Here’s our process for building a pitch list using Broadsight: 

  1. Go to the Media Interactions page 
  1. Click on the ‘Filters’ button at the top of the page 
  1. Enter a keyword in the ‘Topic’ field 
  1. Click ‘Search’ 
Broadsight Tracker search interface with the word 'gambling' entered

Any interactions that reference your topic should come up. If you click the icons under the journalists’ names, you can copy their phone numbers and email addresses in one click. 
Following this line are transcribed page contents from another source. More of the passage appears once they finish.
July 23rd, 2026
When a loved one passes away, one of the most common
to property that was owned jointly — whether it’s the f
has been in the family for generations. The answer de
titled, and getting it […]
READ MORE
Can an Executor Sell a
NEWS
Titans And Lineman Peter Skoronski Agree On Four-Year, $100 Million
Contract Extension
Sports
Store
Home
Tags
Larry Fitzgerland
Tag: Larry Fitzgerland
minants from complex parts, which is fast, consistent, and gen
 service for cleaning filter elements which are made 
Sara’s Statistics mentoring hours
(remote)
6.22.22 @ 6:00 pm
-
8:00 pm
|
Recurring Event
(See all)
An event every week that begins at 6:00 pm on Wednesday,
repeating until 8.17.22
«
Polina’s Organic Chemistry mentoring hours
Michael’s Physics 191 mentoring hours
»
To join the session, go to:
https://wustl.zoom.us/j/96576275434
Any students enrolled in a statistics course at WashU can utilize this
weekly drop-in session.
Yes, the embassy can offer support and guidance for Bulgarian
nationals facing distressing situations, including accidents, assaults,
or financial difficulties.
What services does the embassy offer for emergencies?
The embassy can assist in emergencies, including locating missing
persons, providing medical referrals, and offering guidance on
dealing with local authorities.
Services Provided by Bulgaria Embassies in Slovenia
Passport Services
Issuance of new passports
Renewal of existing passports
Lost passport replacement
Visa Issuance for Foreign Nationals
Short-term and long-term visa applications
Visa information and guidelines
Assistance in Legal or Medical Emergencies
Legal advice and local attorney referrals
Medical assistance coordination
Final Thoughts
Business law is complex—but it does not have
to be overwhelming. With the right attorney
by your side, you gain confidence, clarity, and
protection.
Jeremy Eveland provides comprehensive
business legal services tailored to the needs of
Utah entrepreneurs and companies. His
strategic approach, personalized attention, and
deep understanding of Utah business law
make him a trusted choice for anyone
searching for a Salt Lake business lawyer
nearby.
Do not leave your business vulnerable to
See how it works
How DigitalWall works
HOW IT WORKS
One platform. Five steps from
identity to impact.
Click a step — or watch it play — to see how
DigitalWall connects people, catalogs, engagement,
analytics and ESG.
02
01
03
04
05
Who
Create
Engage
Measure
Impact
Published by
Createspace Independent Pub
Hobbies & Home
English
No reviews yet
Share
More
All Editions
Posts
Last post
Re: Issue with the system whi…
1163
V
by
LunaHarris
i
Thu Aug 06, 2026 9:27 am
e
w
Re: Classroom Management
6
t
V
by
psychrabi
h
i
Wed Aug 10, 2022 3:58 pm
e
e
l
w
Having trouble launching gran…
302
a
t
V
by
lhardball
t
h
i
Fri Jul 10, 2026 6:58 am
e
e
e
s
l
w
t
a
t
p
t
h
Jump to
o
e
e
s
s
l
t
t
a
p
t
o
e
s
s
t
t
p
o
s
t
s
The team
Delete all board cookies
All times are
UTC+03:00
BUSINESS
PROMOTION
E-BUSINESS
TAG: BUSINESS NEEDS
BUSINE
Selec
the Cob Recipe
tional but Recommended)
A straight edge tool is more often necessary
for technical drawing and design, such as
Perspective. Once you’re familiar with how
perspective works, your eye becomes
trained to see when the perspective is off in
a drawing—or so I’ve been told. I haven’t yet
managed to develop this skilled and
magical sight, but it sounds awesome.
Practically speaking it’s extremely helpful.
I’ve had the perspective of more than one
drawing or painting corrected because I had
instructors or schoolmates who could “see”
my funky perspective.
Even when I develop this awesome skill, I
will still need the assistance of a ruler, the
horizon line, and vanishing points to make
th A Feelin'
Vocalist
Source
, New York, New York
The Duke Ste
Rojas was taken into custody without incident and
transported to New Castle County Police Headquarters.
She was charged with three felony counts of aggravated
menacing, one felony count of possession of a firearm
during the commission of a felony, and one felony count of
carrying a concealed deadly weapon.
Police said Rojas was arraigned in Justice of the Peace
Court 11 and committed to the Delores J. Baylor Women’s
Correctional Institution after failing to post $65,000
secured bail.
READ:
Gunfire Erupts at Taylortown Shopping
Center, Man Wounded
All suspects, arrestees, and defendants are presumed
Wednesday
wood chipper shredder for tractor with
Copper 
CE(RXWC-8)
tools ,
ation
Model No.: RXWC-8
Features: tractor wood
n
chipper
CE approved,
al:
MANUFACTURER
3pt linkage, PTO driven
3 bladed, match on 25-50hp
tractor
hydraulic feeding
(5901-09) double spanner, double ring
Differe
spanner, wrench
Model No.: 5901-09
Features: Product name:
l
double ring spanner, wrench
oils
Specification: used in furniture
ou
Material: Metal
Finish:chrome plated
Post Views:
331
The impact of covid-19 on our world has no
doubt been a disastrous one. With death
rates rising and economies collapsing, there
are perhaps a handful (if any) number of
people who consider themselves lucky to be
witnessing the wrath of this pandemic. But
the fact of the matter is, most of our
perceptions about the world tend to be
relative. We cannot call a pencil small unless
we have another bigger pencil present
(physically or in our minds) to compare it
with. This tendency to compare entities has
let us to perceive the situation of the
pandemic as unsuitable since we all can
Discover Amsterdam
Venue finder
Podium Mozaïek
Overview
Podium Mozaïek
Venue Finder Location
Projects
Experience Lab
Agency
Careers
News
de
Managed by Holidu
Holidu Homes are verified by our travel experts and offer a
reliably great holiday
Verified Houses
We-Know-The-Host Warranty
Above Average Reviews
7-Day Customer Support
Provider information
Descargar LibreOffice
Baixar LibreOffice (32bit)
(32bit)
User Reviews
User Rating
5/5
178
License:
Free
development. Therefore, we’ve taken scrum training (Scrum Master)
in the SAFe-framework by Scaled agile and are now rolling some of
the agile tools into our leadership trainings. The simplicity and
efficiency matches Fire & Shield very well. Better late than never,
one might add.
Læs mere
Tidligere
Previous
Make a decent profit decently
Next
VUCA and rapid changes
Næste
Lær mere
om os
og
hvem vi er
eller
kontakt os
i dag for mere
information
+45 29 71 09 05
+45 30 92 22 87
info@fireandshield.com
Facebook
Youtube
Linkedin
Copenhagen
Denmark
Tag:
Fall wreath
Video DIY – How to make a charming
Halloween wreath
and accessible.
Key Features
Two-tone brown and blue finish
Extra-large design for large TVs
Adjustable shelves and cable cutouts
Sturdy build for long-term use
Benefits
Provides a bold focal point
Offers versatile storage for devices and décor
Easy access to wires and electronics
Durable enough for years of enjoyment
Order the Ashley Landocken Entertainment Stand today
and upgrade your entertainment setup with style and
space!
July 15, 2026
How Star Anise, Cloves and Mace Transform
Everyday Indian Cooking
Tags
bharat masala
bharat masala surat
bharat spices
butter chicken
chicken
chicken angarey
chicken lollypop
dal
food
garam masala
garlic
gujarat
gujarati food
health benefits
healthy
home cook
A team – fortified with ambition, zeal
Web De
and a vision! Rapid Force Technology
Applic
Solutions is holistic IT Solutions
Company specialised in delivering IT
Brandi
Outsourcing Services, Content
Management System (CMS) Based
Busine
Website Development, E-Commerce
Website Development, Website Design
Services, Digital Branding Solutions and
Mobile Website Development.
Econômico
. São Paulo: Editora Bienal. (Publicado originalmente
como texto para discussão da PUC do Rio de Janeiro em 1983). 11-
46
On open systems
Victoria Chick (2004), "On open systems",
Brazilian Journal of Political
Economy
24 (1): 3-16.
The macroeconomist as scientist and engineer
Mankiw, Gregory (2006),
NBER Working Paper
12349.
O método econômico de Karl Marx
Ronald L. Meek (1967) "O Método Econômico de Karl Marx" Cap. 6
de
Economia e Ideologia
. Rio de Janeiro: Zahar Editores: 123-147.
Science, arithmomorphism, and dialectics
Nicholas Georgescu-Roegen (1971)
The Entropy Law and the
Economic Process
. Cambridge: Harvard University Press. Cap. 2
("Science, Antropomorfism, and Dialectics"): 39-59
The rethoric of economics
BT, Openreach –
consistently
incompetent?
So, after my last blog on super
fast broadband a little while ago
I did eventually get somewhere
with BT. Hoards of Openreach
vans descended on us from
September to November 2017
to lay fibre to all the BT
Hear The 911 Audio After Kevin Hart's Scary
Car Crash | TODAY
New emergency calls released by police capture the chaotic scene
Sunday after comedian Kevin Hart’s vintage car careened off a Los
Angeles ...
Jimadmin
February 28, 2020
Alternatively, you can click the arrow in the top right corner of the page to export all the entries as a CSV file. The CSV will contain the journalists’ names but not their contact info. You can create new columns and copy/paste the contact info using the clickable icons in the table. 

Repeat this search process for related or synonymous terms to make sure you capture every media interaction you’ve had. 

The Best Media List is The One You Own 

The bottom line is that you will have more success in your pitching if you can pitch journalists who: 

  • are familiar with your organization 
  • have covered your stories 
  • have benefited from your help 
  • have covered the topic you’re pitching 

You won’t find many of these journalists using a general PR database, but Broadsight Tracker makes it easy for you to build your own list of warm and hot leads.